## Aim of the exercise
Find the line with "thumb ip: (859, 897)" in the entries below, then reproduce it and every line after it down to and including the line with "ring pip: (1227, 878)", exactly.

## Records

-- Opening Marker --

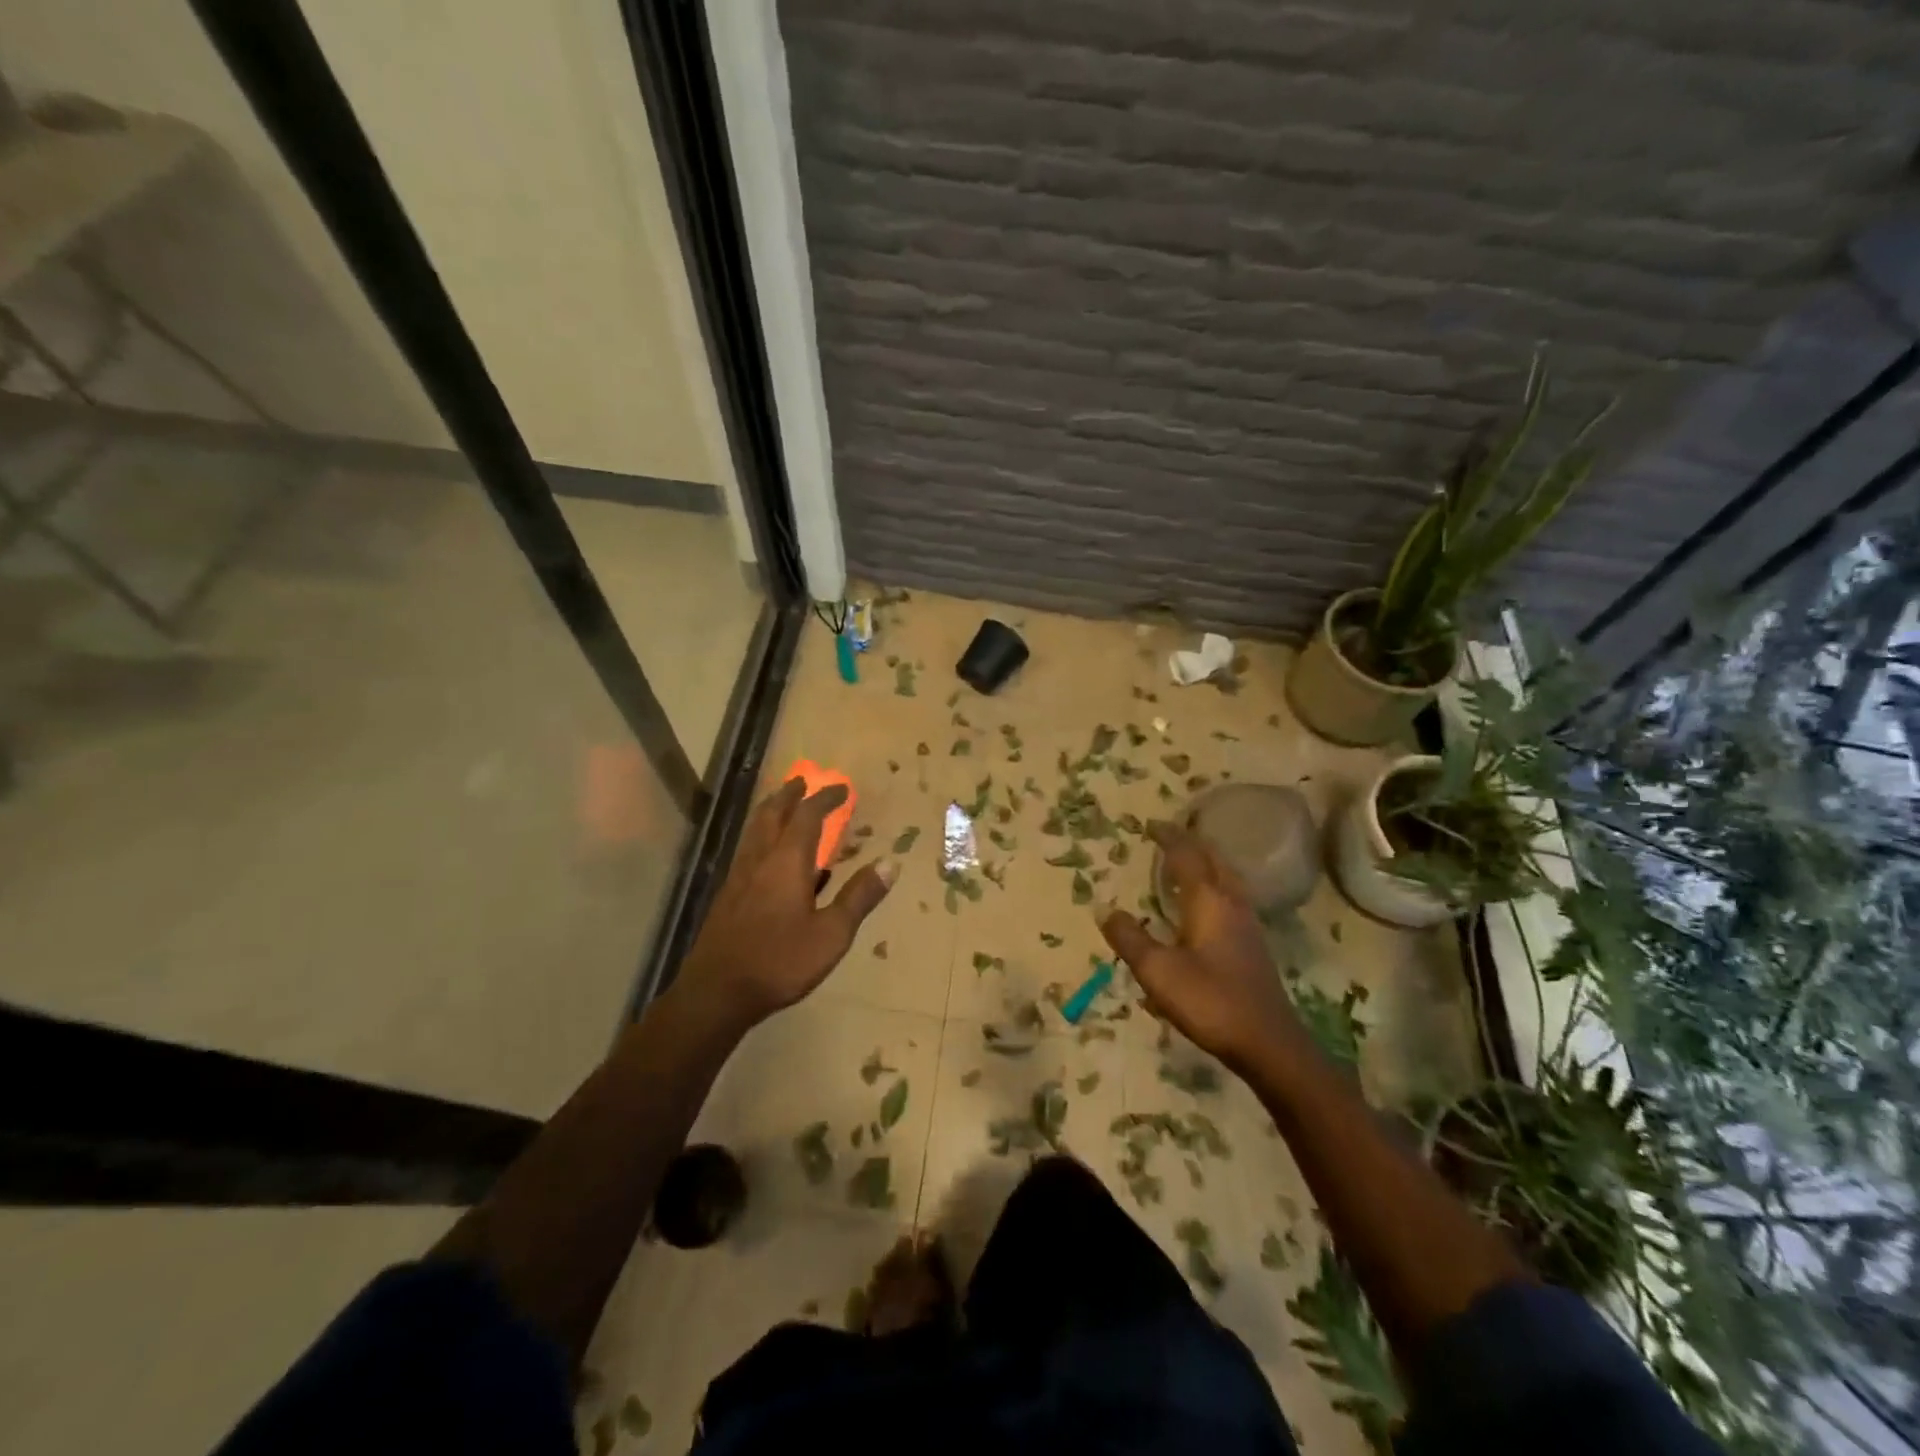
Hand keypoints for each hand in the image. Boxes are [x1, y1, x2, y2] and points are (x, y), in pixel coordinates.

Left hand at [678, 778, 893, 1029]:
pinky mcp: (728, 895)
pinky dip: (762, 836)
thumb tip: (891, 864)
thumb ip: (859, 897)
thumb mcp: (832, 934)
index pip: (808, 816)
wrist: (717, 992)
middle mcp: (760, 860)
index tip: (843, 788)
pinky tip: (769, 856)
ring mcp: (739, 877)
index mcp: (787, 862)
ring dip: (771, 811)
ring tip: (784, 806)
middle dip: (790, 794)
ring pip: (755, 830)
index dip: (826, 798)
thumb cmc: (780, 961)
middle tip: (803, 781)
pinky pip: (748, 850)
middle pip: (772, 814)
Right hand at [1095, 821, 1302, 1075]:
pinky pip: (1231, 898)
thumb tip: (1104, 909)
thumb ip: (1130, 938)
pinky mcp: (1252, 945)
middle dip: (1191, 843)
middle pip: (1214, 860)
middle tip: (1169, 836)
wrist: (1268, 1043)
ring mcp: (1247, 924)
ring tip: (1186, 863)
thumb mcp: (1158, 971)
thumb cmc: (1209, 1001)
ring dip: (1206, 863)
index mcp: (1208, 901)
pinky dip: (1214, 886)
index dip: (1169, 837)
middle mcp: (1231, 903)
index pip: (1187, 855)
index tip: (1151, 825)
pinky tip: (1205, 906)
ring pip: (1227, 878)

-- Closing Marker --
-- Opening Marker --

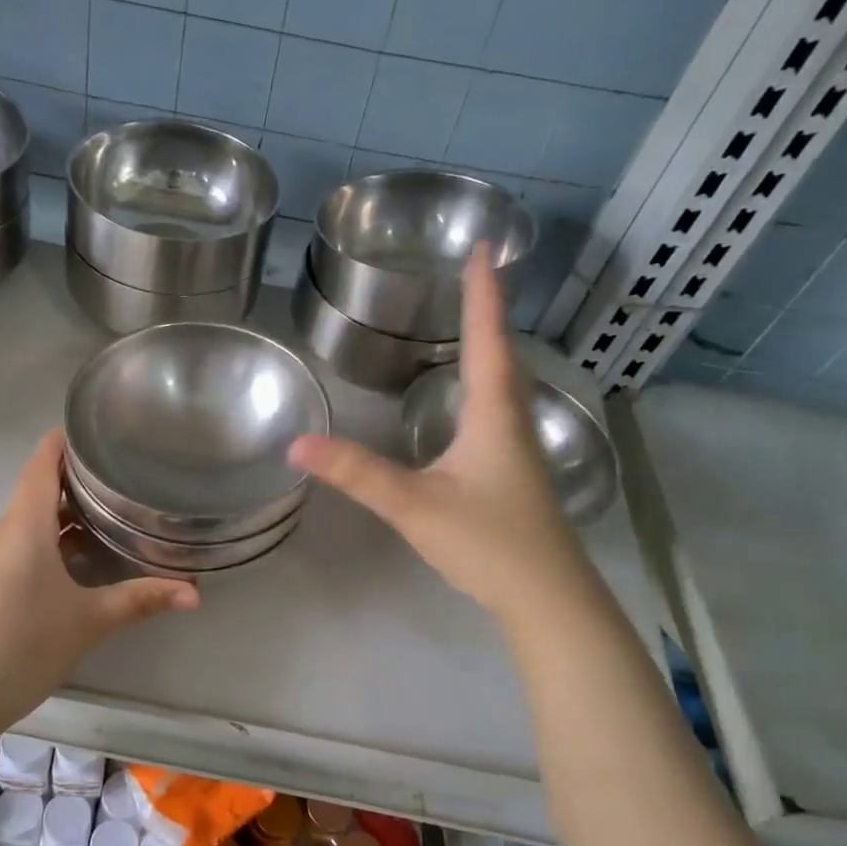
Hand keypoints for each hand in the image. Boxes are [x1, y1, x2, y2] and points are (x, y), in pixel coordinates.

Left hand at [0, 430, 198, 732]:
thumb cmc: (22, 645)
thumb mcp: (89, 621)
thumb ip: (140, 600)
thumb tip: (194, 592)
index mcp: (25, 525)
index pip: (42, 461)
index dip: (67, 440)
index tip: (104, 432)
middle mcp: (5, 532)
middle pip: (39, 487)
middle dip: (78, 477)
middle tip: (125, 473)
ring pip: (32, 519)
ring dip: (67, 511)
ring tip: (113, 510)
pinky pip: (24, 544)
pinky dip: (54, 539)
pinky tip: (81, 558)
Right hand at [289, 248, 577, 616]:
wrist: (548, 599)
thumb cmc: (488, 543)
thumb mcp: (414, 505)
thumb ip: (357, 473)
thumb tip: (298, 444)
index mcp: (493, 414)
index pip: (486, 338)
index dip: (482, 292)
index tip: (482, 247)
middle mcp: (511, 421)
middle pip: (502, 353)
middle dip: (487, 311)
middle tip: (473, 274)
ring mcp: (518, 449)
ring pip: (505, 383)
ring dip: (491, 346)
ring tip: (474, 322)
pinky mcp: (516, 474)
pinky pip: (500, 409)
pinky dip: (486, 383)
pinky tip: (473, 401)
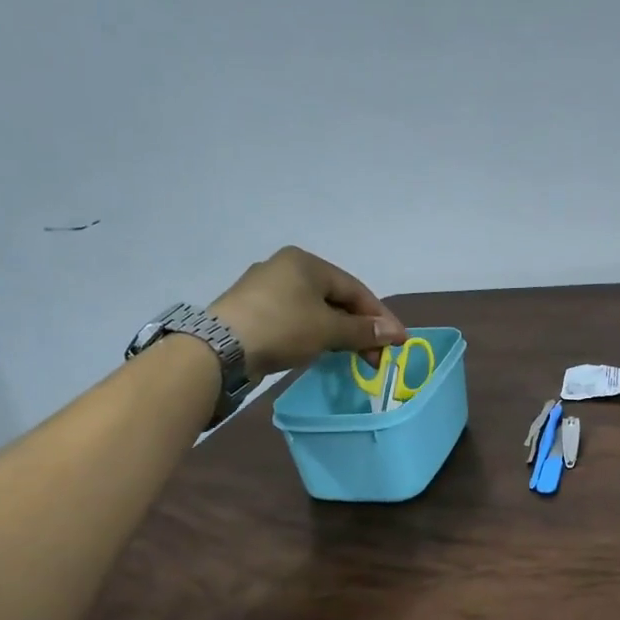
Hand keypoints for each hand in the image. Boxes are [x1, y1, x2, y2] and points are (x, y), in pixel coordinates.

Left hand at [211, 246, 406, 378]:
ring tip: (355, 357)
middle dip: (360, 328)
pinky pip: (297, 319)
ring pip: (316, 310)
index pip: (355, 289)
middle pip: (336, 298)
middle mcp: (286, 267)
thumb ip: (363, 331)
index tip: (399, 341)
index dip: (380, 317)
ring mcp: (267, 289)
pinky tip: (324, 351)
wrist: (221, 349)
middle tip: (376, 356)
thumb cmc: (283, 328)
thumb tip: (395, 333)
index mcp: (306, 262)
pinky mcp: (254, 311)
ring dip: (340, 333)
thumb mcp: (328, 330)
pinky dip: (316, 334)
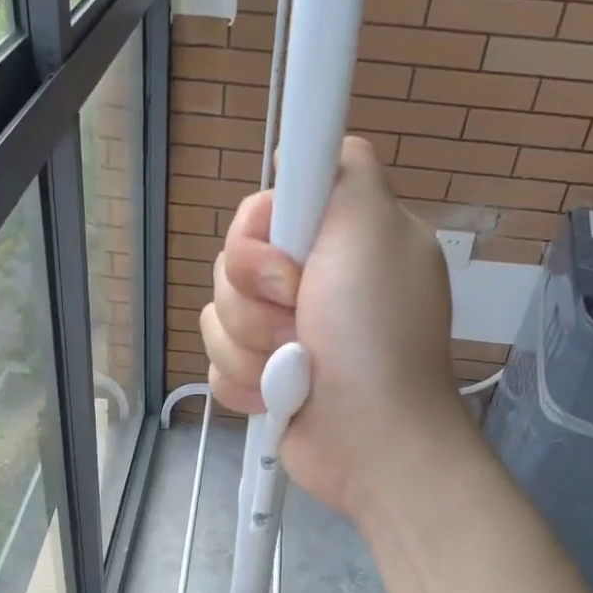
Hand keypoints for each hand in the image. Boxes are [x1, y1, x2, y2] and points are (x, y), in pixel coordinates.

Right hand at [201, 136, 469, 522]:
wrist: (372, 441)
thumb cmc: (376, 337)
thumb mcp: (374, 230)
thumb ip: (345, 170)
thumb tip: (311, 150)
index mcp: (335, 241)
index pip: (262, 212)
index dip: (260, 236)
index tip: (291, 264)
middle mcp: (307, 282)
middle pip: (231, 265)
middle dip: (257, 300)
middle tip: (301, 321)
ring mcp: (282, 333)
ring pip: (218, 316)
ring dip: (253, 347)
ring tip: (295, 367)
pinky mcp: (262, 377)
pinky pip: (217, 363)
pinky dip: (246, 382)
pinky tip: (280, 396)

-- Closing Marker --
-- Opening Marker --

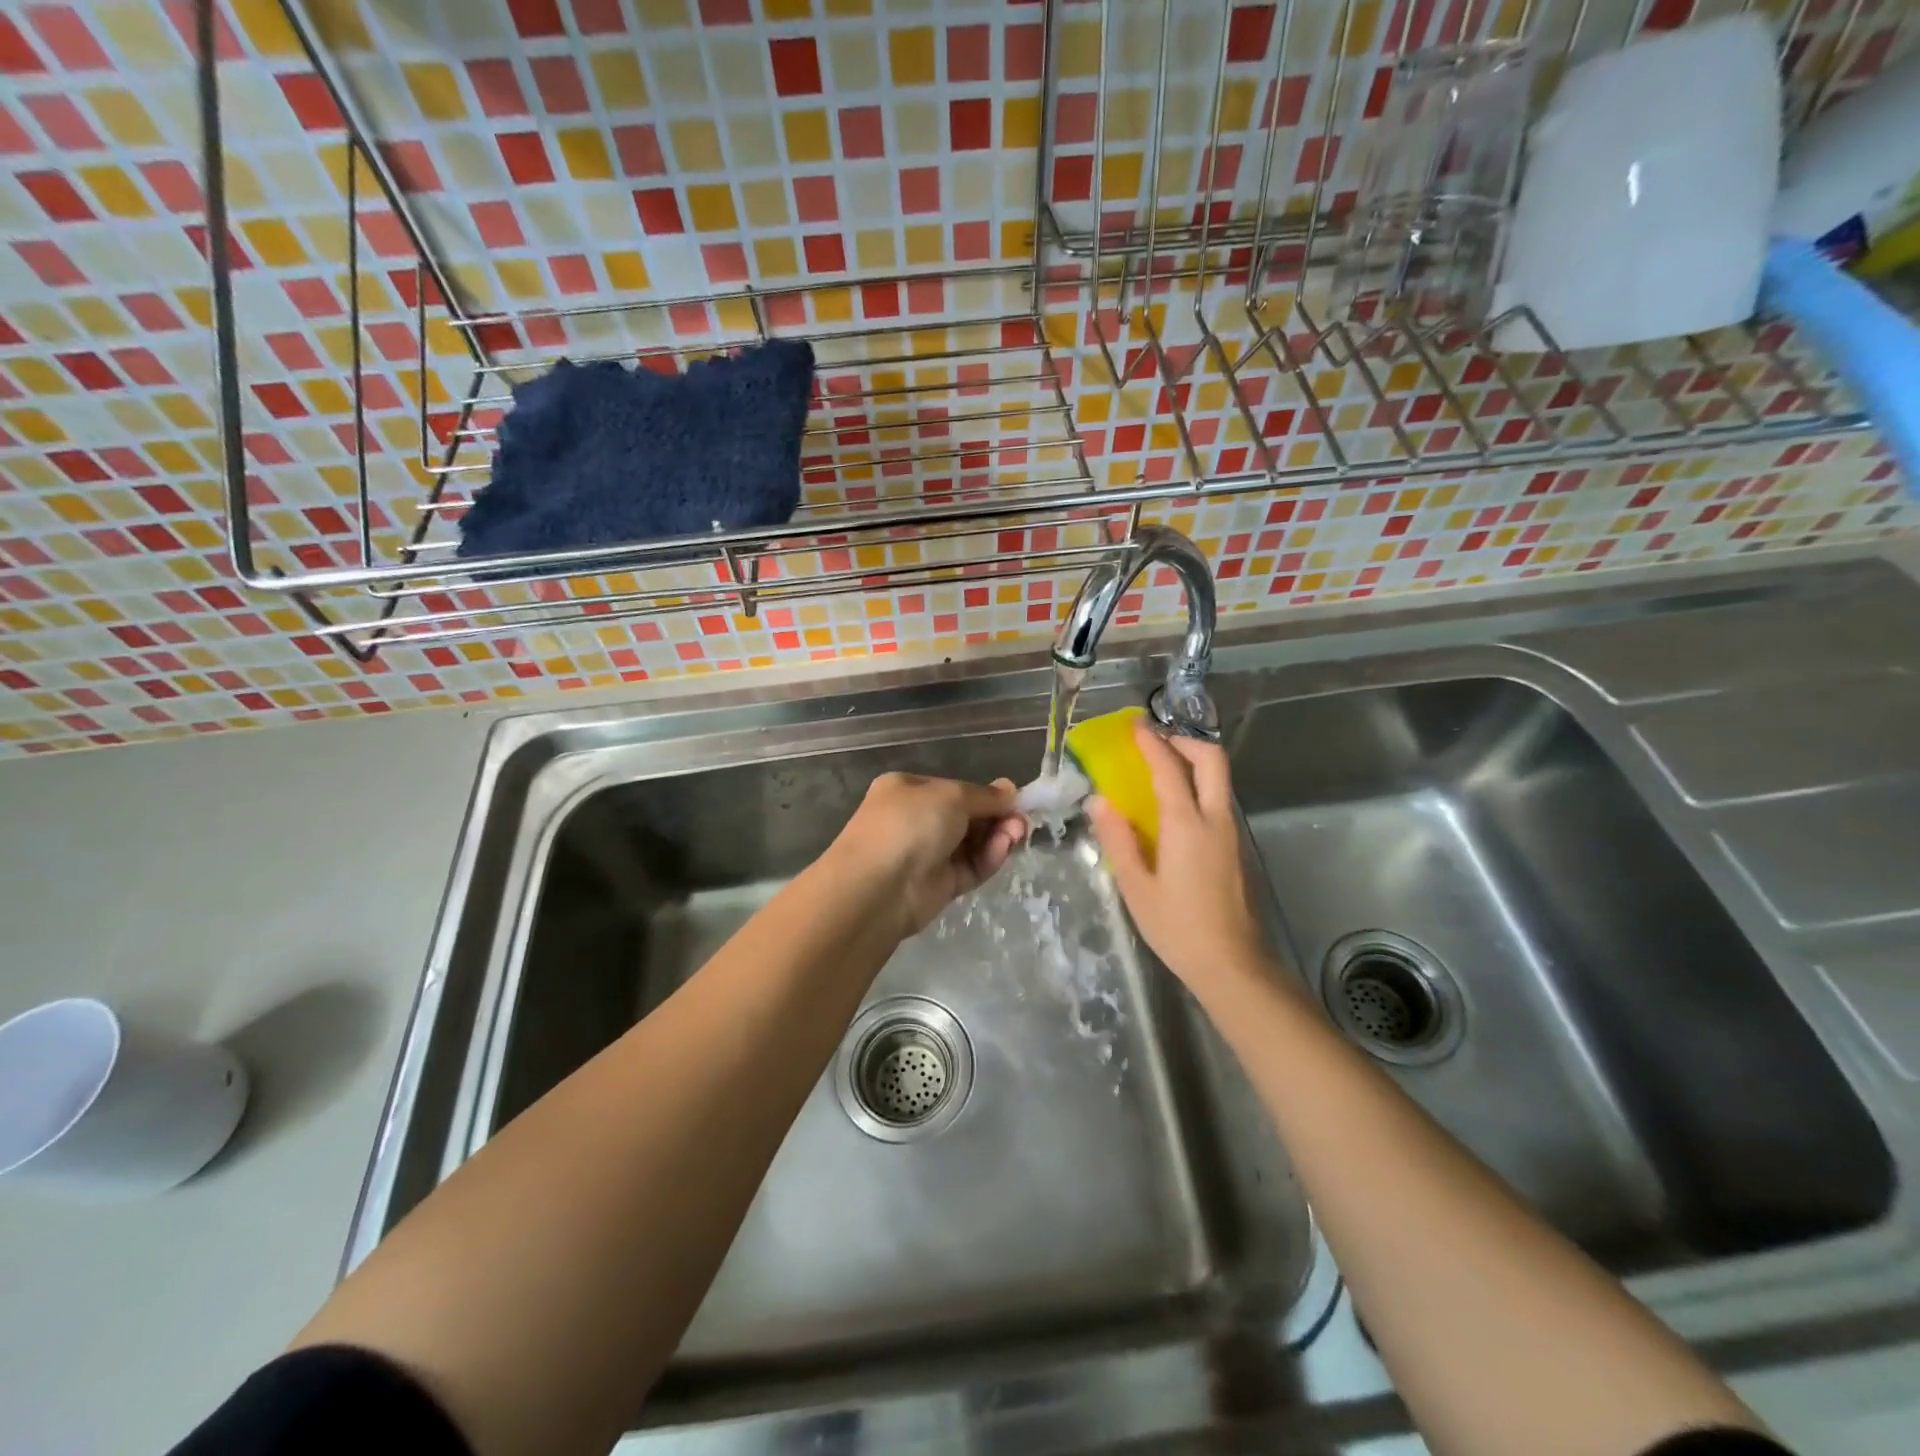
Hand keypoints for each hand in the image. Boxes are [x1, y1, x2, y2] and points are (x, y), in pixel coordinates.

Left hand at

-- Closing Marker --

## Result below
thumb ip: (859, 897)
thumb mcp: (832, 934)
index pip: (808, 816)
wrist: (717, 992)
middle mcp: (760, 860)
index tip: (843, 788)
pinky tip: (769, 856)
ring mcp: (739, 877)
index mcp: (787, 862)
ring dip: (771, 811)
ring tip: (784, 806)
middle dip: (790, 794)
ring pip: (755, 830)
index dip: (826, 798)
thumb cmc: (780, 961)
middle tip: (803, 781)
pinky pip: (748, 850)
middle pip: (772, 814)
Right hand at [1095, 821, 1302, 1075]:
pinky pip: (1231, 898)
thumb tip: (1104, 909)
thumb ip: (1130, 938)
pinky mcp: (1252, 945)
middle dip: (1191, 843)
middle pip: (1214, 860)
middle tip: (1169, 836)
wrist: (1268, 1043)
ring mcp: (1247, 924)
ring tip: (1186, 863)
thumb mcp: (1158, 971)
thumb cmc: (1209, 1001)
ring dip: (1206, 863)
index mcp: (1208, 901)
pinky dip: (1214, 886)
index dip: (1169, 837)
middle mcp: (1231, 903)
index pip: (1187, 855)
index tip: (1151, 825)
pinky tip: (1205, 906)
ring pip: (1227, 878)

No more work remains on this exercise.